REGLA 2ª. Las acciones o cosas cuya primaria significación no es para manifestar una religión falsa, sino para distinguir una nación de otra, aunque indirecta y secundariamente sean no pocas veces señales de falsa religión, es lícito usar de ellas cuando hay justa causa proporcionada. […]” (Morán).
B) Algunos casos tradicionales.
Tienen solución pacífica para los moralistas católicos los casos que consideramos a continuación:
1. Ante una ley general persecutoria que ordena a los cristianos manifestar públicamente su fe. Aunque en la ley se dijera que el que no se presente se entiende que renuncia a su religión, esa pretendida ley es completamente injusta y no puede obligar a nadie en conciencia. Por tanto,
“357. P. Si un tirano ordenase que los que fueren católicos llevasen tal señal, ¿había obligación de llevarla? R. No; porque, como dice Billuart en el lugar citado, el precepto sería demasiado indeterminado y universal; además de que el hombre no está obligado a confesar la fe, si no es preguntado personalmente. Si semejante precepto obligase, ¿qué fuera de los católicos en las persecuciones?” (Morán)

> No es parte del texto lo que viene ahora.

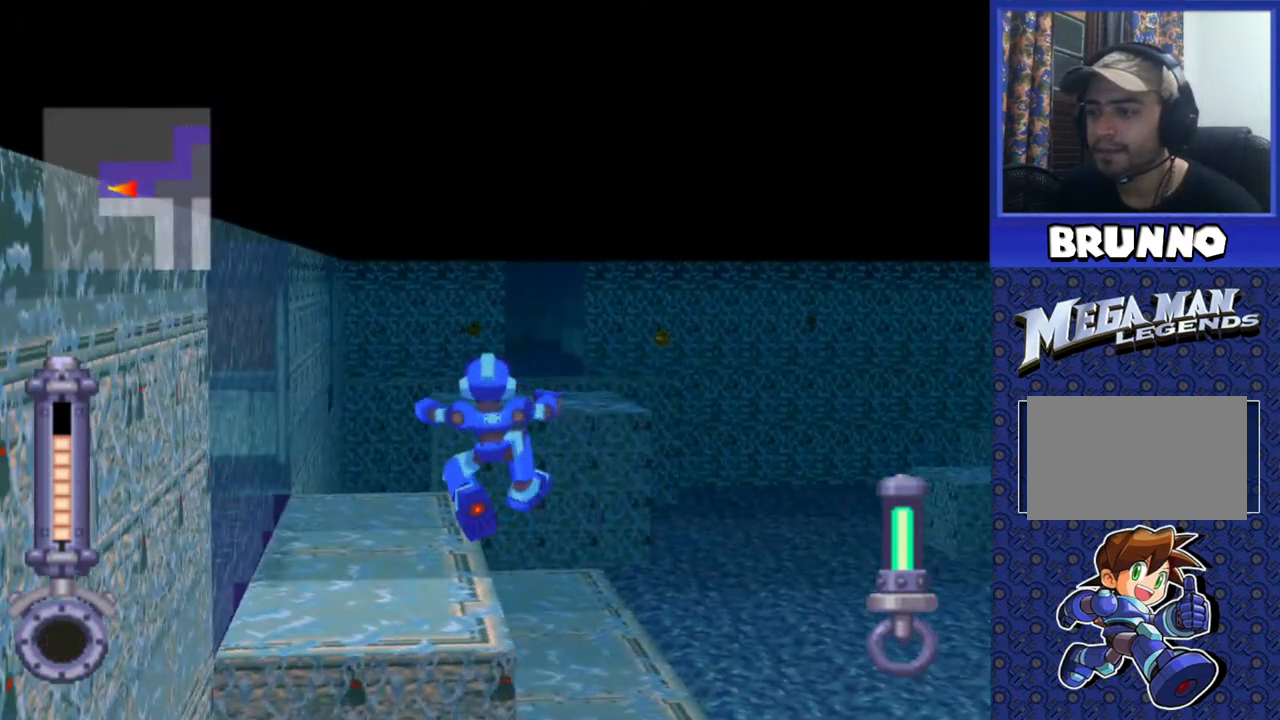
{"buttons": ["DPAD_UP"], "events": [[83, "DPAD_LEFT", "down"], [333, "DPAD_LEFT", "up"], [367, "CROSS", "up"]]}
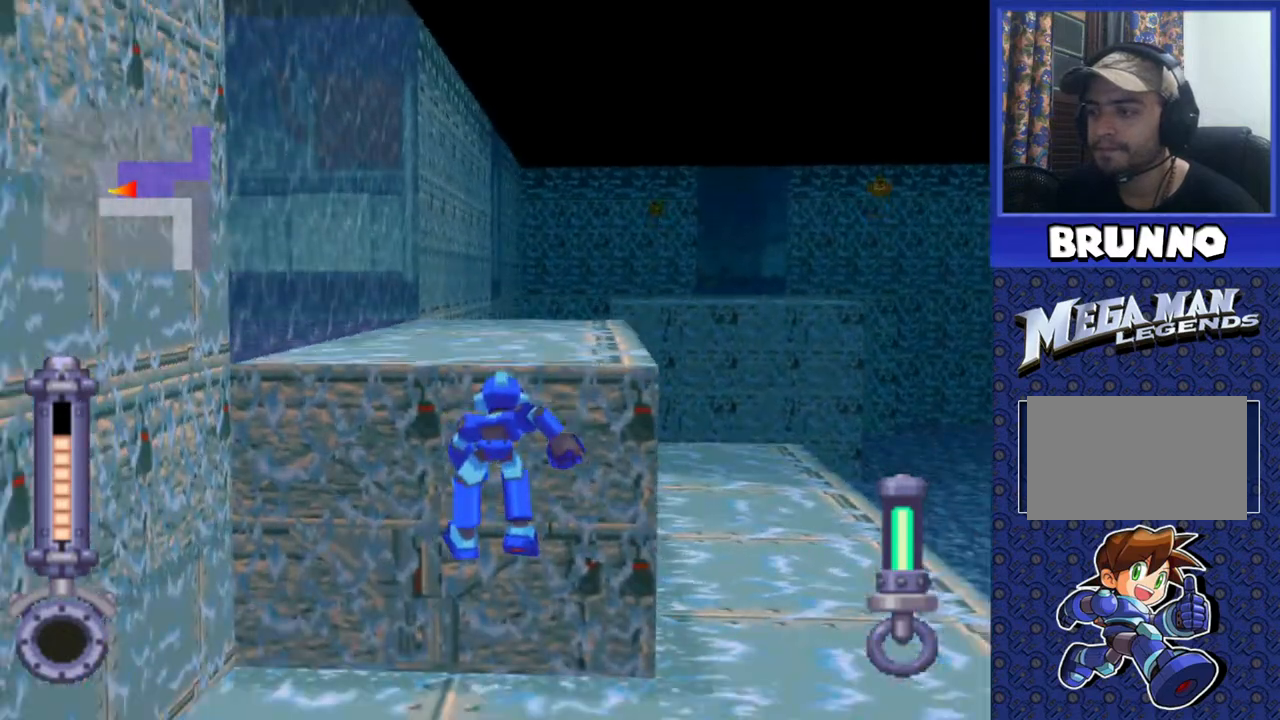
{"buttons": ["CROSS", "DPAD_UP"], "events": [[283, "CROSS", "down"]]}
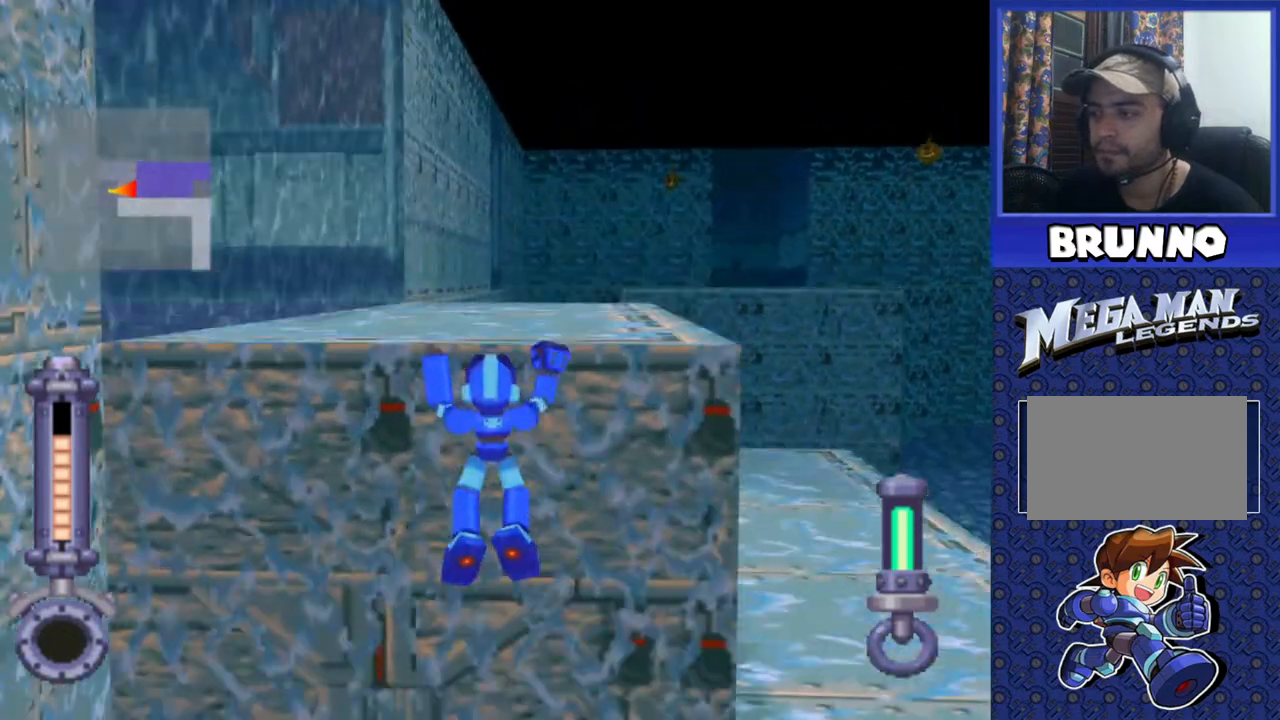
{"buttons": ["CROSS", "DPAD_UP"], "events": [[267, "DPAD_RIGHT", "down"], [483, "DPAD_RIGHT", "up"]]}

2. En tiempos de persecución ¿pueden los cristianos ocultarse y huir? Pueden hacerlo. Consta por las palabras de Cristo:
“Cuando os persigan en una población, huid a otra, y si también en ésta os persiguen, marchaos a otra” (Mt. 10, 23)
Y por su ejemplo,
“Entonces tomaron piedras para apedrearlo, pero Jesús se escondió y salió del Templo” (Jn. 8, 59).
Así como el de sus Apóstoles,
“En Damasco, el etnarca del rey Aretas hizo custodiar la ciudad para apoderarse de mí, y tuvieron que bajarme por una ventana de la muralla, metido en una canasta: así escapé de sus manos.” (2 Cor. 11, 32-33).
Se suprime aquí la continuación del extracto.